Regarding service providers, this study revealed that consumers prioritize high-quality service over the identity of the provider. To attract consumers and encourage local content in the energy sector, energy policies should focus on developing the local renewable energy industry. The Renewable Energy Master Plan implemented by the Ghanaian government aims to stimulate local content and participation in the renewable energy industry.

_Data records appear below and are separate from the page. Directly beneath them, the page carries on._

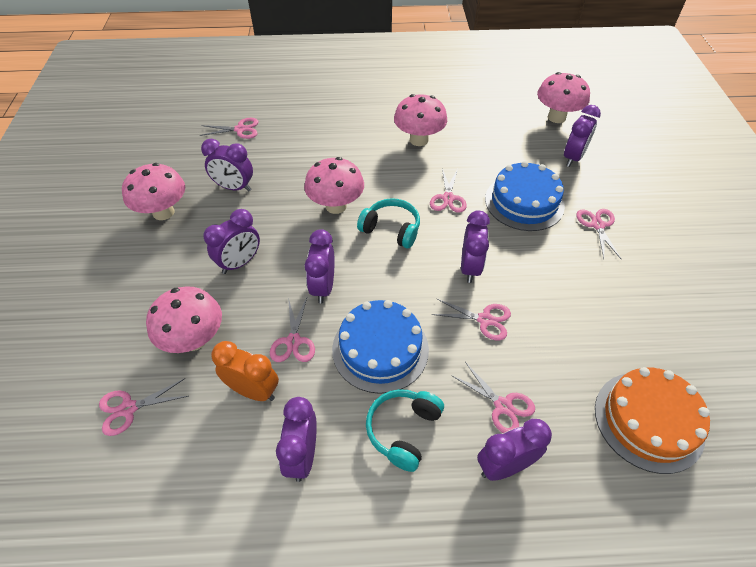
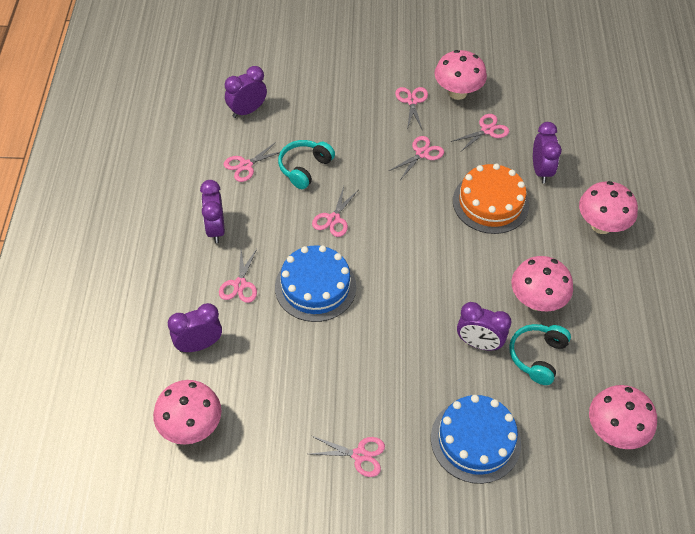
orange clock: [211,341,279,401] = 1 -> none = 0
purple clock: [201,139,253,191] [203,209,260,274] [276,397,317,482] [305,229,334,304] [461,210,490,283] [477,419,552,481] [564,105,601,167] = 7 -> [168,303,222,352] [200,180,225,243] [225,66,267,118] [457,302,512,351] [533,122,562,183] = 5

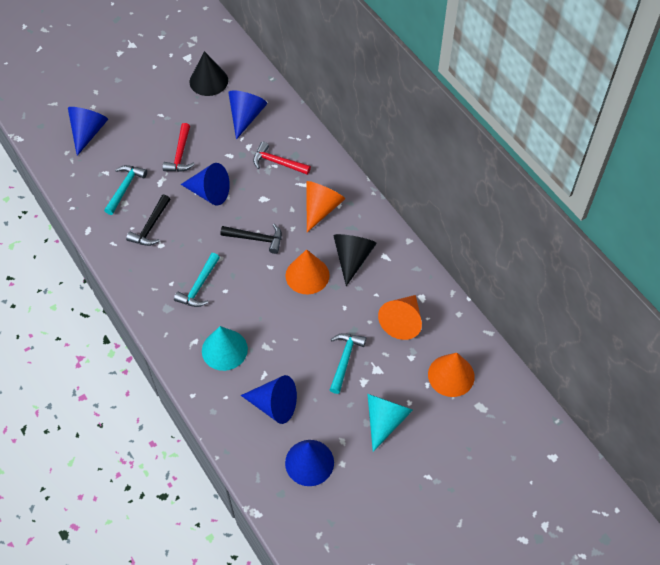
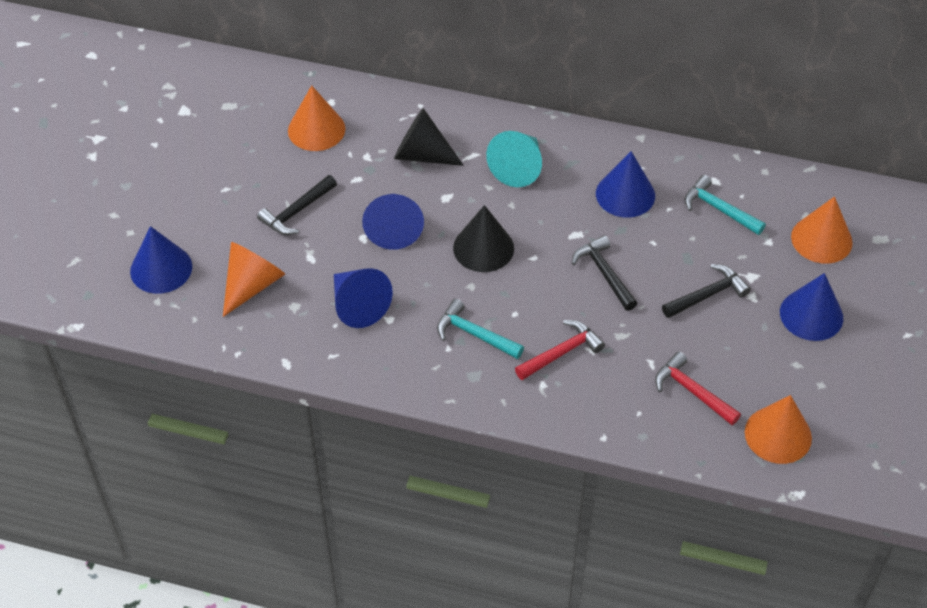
black hammer: [126,195,170,246] [221,224,282,254] = 2 -> [257,175,337,235] [572,235,637,311] [662,264,751,318] = 3
turquoise cone: [202,326,248,371] [367,394,413,452] = 2 -> [486,131,542,187] = 1
turquoise hammer: [104,165,147,215] [174,253,220,307] [330,333,366,394] = 3 -> [437,299,524,359] [685,175,766,235] = 2

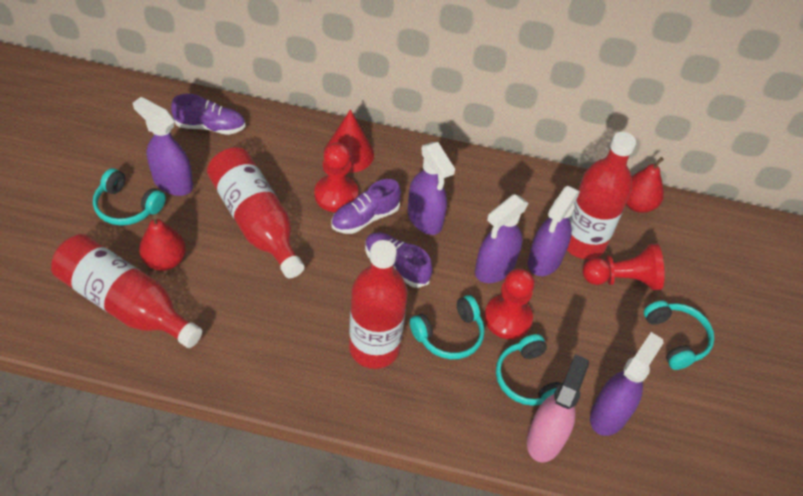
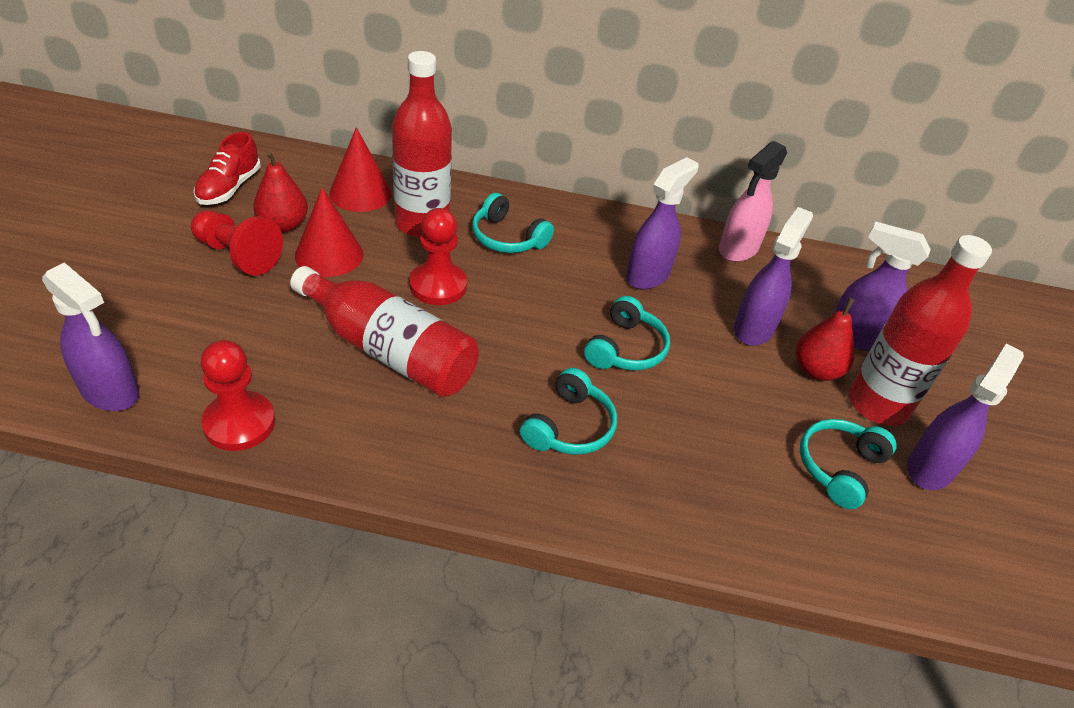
purple shoe: [171,94,246,135] [331,179,401,234] [365,232,432,288] = 3 -> none = 0
red bottle: [51,234,202,348] [207,147,304,278] [349,240,408,369] [567,132,636,259] = 4 -> [290,266,479,397] [392,51,452,238] [849,235,992,426] = 3
red cone: [324,109,374,173] = 1 -> [295,187,363,277] [329,127,392,212] = 2
red shoe: none = 0 -> [194,132,261,205] = 1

This includes initiatives to enhance the skills and technical expertise of local energy developers. Additionally, providing a stable and supportive system for domestic energy developers, such as substantial tax reductions and import duty exemptions for renewable energy-related equipment, will enable them to offer affordable renewable energy products to consumers. Collaborations between government entities and private companies can play a pivotal role in expanding renewable energy infrastructure and services. Encouraging domestic firms to invest in renewable energy projects while allowing foreign companies to participate fosters a competitive and dynamic market. Furthermore, enacting and enforcing policies that promote renewable energy deployment, like feed-in tariffs, renewable portfolio standards, and net metering, create an enabling environment for the growth of renewable energy. Lastly, given the existence of preference heterogeneity among respondents, energy developers must engage consumers to better understand their diverse needs and motivations to attract them towards adopting renewable energy. Ensuring inclusivity by considering the needs of low-income households and marginalized communities is vital. Implementing inclusive policies and financial models will ultimately enable broader access to renewable energy for all citizens.

The scope of this study was limited to only the demand side of the energy market in Ghana, with a particular focus on consumer preferences. Future studies can focus on the supply side of the energy market to address supply-side constraints limiting renewable energy development in the country. Researchers can consider relevant issues of availability, accessibility, and development of renewable energy (technology). Also, this study focused on household preference and WTP for alternative energy sources. For further research, studies can conduct a survey to examine preferences and willingness to pay among firms and small-scale enterprises.